▸ **Action item**
Where in the entries below does "Netherlands" appear? Copy every line that has it.
--
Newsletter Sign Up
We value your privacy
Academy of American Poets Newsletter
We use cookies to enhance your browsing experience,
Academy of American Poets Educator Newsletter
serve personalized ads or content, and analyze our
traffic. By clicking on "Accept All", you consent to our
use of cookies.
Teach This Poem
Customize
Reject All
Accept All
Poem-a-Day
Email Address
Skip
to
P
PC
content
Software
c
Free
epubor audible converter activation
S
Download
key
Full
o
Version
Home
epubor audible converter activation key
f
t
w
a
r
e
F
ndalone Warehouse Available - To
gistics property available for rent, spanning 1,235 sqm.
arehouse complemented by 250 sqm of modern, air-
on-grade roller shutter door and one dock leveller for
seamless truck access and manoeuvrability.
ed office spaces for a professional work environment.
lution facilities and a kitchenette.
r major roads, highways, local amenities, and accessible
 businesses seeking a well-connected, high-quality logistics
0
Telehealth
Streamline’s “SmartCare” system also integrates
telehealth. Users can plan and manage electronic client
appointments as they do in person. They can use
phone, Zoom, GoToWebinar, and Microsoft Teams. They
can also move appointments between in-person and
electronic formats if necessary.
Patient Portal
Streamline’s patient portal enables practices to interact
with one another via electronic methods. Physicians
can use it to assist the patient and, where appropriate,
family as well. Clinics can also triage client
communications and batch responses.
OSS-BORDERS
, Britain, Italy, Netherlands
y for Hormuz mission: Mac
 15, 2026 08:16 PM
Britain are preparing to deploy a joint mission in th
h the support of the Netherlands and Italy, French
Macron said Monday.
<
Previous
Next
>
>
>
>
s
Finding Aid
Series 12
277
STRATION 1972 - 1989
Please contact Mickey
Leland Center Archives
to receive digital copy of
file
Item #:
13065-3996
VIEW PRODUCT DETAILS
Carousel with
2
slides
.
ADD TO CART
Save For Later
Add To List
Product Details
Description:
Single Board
--
▸ **Result of the task**
, Britain, Italy, Netherlands
h the support of the Netherlands and Italy, French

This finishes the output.